Larry, I just got into smoking this year and my dad had some hickory and oak in his firewood pile that I uh...borrowed and it had been sitting outside for 2 or 3 years and it's still hard and works great.  A lot of the pieces that I got were short and that was nice since I need smaller pieces for my fire box, and I just split them up with a axe until they were the size that I needed.  As far as types of wood to use there are a lot of people that use oak however I like hickory and mulberry the best.


----------



## coffee_junkie (Nov 16, 2009)

Stack em like cord wood, let it season before using it (at least 1 year) keep it dry and it should last quite a while. I have heard after a LONG time the wood will lose its flavor. when that happens then it is still good for the heat purposes.


----------



## travcoman45 (Nov 16, 2009)

If it's not a soft maple keep that to!  Keep it up off the ground an covered, let the air get to it.  After it's dry, storin it inside would be even better.

I use alota maple, very nice wood to smoke with also.


----------



## rodc (Nov 17, 2009)

I saw this method of stacking the wood on a 'Bushcraft' (what I think you call Survivalism in the USA) website over here. 

Seems to draw the air through well to season the wood quickly....

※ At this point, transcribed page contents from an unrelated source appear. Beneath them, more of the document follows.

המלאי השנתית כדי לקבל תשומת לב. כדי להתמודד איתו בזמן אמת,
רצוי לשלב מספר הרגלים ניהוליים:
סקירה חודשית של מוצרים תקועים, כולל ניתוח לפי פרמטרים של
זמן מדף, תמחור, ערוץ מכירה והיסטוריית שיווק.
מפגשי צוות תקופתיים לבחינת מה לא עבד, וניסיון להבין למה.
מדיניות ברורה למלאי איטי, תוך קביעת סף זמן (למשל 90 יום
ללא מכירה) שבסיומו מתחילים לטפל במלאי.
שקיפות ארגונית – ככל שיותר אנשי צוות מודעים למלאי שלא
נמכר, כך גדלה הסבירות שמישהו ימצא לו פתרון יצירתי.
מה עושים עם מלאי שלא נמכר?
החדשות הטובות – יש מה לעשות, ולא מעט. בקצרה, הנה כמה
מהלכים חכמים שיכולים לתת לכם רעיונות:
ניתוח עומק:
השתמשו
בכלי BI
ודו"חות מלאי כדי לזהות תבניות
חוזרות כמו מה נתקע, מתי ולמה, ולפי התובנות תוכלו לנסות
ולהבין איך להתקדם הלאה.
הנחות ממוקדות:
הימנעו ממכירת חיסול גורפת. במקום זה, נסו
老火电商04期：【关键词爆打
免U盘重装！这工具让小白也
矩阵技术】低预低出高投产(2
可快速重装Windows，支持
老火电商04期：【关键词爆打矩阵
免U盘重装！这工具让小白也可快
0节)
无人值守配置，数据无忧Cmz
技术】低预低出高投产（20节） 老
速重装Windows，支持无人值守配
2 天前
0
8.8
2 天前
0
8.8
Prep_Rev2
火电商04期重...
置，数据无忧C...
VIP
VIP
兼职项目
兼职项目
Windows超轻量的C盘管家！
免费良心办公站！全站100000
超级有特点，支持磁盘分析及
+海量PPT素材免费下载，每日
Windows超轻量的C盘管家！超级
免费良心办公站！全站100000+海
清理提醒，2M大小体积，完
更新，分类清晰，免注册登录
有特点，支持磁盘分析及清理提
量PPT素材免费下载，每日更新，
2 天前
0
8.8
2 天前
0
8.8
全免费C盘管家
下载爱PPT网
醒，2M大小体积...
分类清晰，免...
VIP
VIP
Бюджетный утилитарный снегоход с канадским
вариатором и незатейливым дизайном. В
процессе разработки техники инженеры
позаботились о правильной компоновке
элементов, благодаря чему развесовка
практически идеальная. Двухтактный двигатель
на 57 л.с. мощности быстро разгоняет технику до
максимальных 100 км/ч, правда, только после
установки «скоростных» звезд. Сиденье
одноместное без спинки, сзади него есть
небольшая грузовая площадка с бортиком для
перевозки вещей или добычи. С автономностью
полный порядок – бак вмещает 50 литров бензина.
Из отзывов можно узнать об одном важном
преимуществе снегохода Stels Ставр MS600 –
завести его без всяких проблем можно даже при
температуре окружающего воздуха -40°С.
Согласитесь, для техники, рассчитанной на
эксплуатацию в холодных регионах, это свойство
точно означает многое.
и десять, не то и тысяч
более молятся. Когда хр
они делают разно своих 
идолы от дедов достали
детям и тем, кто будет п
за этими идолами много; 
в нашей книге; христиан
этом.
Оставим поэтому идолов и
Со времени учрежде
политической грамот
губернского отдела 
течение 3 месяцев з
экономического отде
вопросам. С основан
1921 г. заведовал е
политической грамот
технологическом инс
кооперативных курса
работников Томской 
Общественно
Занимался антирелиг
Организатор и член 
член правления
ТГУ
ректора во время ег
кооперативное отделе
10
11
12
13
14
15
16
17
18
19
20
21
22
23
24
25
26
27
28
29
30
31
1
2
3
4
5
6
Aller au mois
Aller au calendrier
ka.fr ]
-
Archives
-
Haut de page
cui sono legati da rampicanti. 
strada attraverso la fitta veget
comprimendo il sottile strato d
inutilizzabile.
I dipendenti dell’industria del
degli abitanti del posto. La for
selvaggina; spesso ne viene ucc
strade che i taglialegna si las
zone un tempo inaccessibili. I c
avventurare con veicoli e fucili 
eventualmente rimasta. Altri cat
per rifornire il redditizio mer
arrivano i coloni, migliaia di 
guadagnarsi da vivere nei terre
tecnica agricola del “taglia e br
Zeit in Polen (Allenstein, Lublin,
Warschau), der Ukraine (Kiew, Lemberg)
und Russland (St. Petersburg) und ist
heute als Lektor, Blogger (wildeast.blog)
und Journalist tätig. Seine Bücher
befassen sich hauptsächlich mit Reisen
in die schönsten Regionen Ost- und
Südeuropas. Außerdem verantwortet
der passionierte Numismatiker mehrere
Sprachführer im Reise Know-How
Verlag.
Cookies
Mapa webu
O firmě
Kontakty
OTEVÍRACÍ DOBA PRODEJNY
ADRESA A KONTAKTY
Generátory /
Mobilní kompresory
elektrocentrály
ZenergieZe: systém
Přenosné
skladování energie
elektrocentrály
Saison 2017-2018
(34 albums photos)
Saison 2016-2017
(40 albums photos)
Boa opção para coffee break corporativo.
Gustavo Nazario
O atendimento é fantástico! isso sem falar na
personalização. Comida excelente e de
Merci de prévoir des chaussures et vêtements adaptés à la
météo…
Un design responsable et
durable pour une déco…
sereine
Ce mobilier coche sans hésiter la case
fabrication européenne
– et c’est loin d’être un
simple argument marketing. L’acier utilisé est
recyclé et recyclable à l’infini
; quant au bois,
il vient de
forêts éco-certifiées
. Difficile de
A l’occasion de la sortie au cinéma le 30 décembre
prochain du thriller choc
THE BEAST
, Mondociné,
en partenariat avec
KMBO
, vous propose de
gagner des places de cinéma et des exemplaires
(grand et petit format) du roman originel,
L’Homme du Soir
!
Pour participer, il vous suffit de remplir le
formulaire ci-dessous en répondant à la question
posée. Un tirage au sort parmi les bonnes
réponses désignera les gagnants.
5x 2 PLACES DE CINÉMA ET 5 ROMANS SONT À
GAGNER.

http://www.bushcraftuk.com/newforum/...ad.php?t=31194


----------



## roadrunr (Nov 17, 2009)

*Keeping wood for the long haul....*

Isnt that what  "v i a g r a"  was invented for?


----------



## hog warden (Nov 18, 2009)

This is a modified version of the old time way of doing it, which was to stack it nearly vertical. Start with a few big chunks stacked upright on the ground and "lean" your wood pieces against it. Keep going up and around...each piece about 10 to 15 degrees from vertical. Each piece rests on it's end, stacked on the piece below it. In this way, you build a stack or "mound". The exterior of the outside pieces work like wooden shingles to shed water and snow. The top develops a cap like the one in the photo. Only the outside pieces weather. Come back in a year or so and the ones in the middle are still good as new.


----------



## rodc (Nov 19, 2009)

From what I read in the thread, the gap below & stacking the loggs round some verticals also gives a chimney effect, seasoning the wood quicker.


----------



## hog warden (Nov 19, 2009)

Perhaps. The structure of wood is like a bundle of straws. When the tree was growing, sap wicks up and down those tubes in the wood. Stacking them vertical vs. horizontal lets the sap leak out the bottom. Stack green wood like that and the bottom will be wet for some time. That may also be why it seasons faster.

Also, if you spit the wood, the "wedge" point of the split is stacked facing in. It will fit in nicely between two round pieces. For all pieces, bark faces out. When it's time to use it, you pull off a piece and the stack stays the same. It can grow or shrink as needed and keeps shedding weather the whole time.


----------